Northwestern Engineering’s Cécile Chazot has received a US Department of Energy (DOE) Early Career Research Award, an honor recognizing next-generation STEM leaders poised to solidify the United States’ role as the driver of science and innovation around the world.

Chazot, the Julia Weertman Professor of Materials Science and Engineering at the McCormick School of Engineering, has received the award to advance the development of a new class of sustainable energy materials. Her project, “Conductive Chiroptical Polysaccharides for Dynamic Infrared Electro-Reflectivity,” will harness naturally occurring, sugar-based molecules found in plants, fungi, and crustacean shells, which spontaneously form helical structures at extremely small scales and interact with light in distinctive ways. By adding electrically conductive groups to these biopolymers, Chazot aims to create materials that can carry charge and respond to electrical currents.
This work could lead to materials that actively control their reflection and absorption of light and radiative heat in response to changing environmental conditions, enabling the development of dynamic, energy-efficient technologies for buildings, vehicles, and other applications.
“This project represents a bold step toward redefining what biopolymers can do,” Chazot said. “In my lab, we are passionate about pushing the boundaries of natural materials to create entirely new functionalities, and this work is a perfect example of this mission.”

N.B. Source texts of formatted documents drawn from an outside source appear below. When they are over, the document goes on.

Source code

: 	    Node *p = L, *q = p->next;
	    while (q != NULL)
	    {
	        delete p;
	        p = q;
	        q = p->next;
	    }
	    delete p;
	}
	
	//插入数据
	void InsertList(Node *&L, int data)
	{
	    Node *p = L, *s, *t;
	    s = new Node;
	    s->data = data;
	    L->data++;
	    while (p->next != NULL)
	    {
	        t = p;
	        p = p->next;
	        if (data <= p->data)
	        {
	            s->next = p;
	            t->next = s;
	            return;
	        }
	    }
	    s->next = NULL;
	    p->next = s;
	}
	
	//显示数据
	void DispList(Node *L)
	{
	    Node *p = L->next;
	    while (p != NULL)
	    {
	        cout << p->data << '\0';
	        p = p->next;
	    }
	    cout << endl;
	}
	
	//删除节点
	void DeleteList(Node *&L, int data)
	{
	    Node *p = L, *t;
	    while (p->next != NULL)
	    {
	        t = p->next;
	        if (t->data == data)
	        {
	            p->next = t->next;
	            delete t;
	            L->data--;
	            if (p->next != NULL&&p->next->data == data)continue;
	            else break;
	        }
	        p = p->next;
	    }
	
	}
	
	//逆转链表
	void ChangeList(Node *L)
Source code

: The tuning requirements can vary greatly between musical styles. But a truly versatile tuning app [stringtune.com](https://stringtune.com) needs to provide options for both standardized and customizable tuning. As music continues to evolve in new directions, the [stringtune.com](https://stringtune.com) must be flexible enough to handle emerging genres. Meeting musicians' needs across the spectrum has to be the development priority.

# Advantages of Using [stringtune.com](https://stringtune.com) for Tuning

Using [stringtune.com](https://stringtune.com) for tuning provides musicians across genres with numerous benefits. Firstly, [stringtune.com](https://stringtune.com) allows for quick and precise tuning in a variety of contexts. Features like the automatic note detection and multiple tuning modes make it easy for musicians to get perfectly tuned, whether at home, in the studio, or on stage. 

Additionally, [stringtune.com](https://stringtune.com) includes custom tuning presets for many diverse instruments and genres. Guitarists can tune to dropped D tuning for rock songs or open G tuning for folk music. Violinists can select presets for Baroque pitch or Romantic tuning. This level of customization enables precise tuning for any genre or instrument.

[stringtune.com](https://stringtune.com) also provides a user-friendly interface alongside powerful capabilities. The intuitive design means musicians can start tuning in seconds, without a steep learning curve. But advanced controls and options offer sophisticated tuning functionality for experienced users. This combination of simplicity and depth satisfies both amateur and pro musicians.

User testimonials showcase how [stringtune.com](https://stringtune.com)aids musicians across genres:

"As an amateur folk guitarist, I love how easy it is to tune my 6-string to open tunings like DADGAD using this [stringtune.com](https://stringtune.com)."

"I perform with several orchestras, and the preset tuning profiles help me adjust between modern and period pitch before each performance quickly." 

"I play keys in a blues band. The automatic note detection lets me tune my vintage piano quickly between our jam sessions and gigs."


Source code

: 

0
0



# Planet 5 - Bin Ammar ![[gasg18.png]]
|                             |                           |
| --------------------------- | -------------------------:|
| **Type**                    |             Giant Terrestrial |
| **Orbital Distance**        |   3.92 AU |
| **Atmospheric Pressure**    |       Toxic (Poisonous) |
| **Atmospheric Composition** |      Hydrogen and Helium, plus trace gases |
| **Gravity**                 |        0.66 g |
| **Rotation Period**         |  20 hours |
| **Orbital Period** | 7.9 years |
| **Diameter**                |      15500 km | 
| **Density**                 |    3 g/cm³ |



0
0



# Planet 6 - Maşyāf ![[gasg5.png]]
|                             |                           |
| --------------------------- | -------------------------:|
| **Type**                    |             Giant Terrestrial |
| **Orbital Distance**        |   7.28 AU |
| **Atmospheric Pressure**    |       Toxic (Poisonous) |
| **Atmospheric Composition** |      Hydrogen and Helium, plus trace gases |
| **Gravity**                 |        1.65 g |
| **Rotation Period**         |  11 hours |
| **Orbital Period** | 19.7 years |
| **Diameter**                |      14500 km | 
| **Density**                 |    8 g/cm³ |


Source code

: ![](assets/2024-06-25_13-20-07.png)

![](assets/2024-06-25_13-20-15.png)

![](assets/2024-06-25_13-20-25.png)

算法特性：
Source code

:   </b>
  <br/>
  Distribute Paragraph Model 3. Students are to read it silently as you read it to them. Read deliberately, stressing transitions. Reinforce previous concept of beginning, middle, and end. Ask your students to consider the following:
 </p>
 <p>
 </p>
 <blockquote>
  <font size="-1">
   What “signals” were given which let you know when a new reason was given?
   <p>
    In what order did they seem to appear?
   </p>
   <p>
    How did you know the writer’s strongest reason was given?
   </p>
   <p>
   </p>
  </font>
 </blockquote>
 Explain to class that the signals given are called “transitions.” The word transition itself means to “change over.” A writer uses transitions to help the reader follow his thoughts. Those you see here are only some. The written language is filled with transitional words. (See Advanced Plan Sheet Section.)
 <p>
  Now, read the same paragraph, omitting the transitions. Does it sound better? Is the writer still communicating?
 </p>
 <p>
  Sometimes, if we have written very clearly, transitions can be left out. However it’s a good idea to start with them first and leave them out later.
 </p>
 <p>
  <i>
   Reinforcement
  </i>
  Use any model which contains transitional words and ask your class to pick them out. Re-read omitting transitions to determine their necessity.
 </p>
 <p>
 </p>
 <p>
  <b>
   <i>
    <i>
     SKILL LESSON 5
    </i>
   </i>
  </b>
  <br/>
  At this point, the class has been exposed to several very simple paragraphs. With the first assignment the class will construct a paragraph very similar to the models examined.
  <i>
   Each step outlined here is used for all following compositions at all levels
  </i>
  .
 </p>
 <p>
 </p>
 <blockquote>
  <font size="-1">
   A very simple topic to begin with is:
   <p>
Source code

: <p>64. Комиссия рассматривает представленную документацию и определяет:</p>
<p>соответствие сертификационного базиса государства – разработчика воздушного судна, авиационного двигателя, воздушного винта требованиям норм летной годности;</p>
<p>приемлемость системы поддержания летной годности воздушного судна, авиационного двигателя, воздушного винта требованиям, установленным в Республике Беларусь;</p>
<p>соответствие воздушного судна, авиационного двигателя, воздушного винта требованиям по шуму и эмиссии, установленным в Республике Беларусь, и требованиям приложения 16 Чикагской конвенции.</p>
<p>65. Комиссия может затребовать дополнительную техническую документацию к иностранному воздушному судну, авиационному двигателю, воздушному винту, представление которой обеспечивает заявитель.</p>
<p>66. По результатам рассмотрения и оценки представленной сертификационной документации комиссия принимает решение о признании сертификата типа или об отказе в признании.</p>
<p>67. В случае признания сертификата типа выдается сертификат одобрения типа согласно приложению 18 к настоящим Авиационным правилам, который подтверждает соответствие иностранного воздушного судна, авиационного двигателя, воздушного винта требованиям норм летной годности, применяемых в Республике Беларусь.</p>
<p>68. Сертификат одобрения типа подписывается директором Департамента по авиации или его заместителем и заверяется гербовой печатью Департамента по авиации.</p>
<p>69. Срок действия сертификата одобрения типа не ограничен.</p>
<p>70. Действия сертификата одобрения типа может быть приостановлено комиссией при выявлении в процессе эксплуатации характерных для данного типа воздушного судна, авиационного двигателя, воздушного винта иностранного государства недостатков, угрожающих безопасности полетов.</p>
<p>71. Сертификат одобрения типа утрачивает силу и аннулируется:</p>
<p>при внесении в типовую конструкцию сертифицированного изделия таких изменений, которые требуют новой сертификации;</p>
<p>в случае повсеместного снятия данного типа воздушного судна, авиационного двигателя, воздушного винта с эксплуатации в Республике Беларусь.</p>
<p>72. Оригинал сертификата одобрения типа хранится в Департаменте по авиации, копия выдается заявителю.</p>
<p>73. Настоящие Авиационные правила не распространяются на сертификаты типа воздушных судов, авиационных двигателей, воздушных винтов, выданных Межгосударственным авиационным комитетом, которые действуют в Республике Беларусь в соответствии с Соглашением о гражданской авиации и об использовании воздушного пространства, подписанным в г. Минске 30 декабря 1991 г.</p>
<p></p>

The Early Career Research Award project supports the research of outstanding scientists early in their careers. To qualify for the program, applicants must be either untenured, tenure-track assistant or associate professors at US institutions, or full-time employees at a DOE national laboratory or Office of Science user facility who earned their doctorate within the past 10 years.
Chazot’s research centers on developing sustainable approaches to manufacturing and recycling polymeric materials. Her group works across a range of areas—including fiber-based materials, biopolymers, large-scale processing, structural color, and green chemistry—combining fundamental studies of material behavior with applied research aimed at real-world industrial use.